Copied from https://coherence.us.oracle.com/jira/browse/COH-7918
When using HotSpot JDKs with the fix for bug 7169050, SelectionService threads end up spinning and being 100% utilized (as per prstat and lockstat output). This problem was originally seen using JDK 8u0b53, but has also been seen on a private of 7u4 with the fix, as well as on 7u7. The Coherence version under test is 12.1.2 build 37092. The situation occurs when using SDMB as well as when using TMB.
The problem does not occur if we use the new Selector in JDK 8 based on the Selector event port mechanism. This requires setting the following flag on the server JVMs:
It turns out that the problem can be triggered without applying a workload at all. Merely starting a Coherence cluster consisting of more than one node (no issue with one node) is sufficient for the problem to manifest itself.
Here is some brief prstat output, after the cluster is up:
PID USERNAME USR SYS TRP TFL DFL LCK SLP LAT VCX ICX SCL SIG PROCESS/LWPID
64 mwm 66 34 0.0 0.0 0.0 0.0 0.0 0.0 1 44 .12 0 java/93
64 mwm 65 34 0.0 0.0 0.0 0.0 0.0 0.0 2 44 .12 0 java/90
64 mwm 70 27 0.0 0.0 0.0 0.0 3.7 0.0 3 44 .10 0 java/79
64 mwm 0.4 0.3 0.0 0.0 0.0 99 0.6 0.0 8 0 117 0 java/2
64 mwm 0.2 0.0 0.0 0.0 0.0 100 0.0 0.0 1 0 4 0 java/66
64 mwm 0.2 0.0 0.0 0.0 0.0 100 0.0 0.0 1 0 4 0 java/67
where the first two threads are ExaBus (I/O) threads:
"SelectionService(MultiplexedSelector(sun.nio.ch.DevPollSelectorImpl@781bb763))" daemon prio=3 tid=0x0000000110411180 nid=0x5d runnable [0xffffffff5edfe000]
"SelectionService(MultiplexedSelector(sun.nio.ch.DevPollSelectorImpl@3319087d))" daemon prio=3 tid=0x00000001103bbe00 nid=0x5a runnable [0xffffffff5f3fe000]
and the third thread is:
"Cluster|Member(Id=1, Timestamp=2012-09-14 08:45:01.523, Address=188.8.131.52:8088, MachineId=16712, Location=site:,machine:nit1-ld2-ib,process:64, Role=server)" daemon prio=3 tid=0x00000001101129d0 nid=0x4f runnable [0xffffffff609ff000]
It seems [to me] that the data transfer that occurs when partitions are sent to new cluster members is sufficient to trigger the behavior.

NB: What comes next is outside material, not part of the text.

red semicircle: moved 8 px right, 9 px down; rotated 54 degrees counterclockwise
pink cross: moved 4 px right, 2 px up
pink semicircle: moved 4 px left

A fair bit of discussion has gone on already on this issue (via email) involving me, Mark Falco, Joy Xiong (PAE, filed 7169050) and Alan Bateman (JDK dev., implemented 7169050). As as result, Mark has stated the following:
"I'm happy to assume for now that the issue is on the Coherence side. Since Jesse can easily reproduce this I think the most useful path will be for he and I to reproduce this in a debugger and step through to see if Coherence is doing something silly like registering write interest and then not writing. If we see that Coherence is being reasonable then the bug would appear to be at the JVM level or below, and we can hand this issue off. My availability is a bit lacking this week, so perhaps rather then a debug session Jesse could just collect a Java heap dump which I can analyze off-line and see if there is enough data there to identify if Coherence is misbehaving, and we can plan for a debugging session next week if the heap dump doesn't yield anything."
That heap dump has been collected and shared with Mark.
Tests are being run on 2 T4-4 (split PCI-E) LDOMs, each running Solaris 11u1b13 (from 03-29-2012).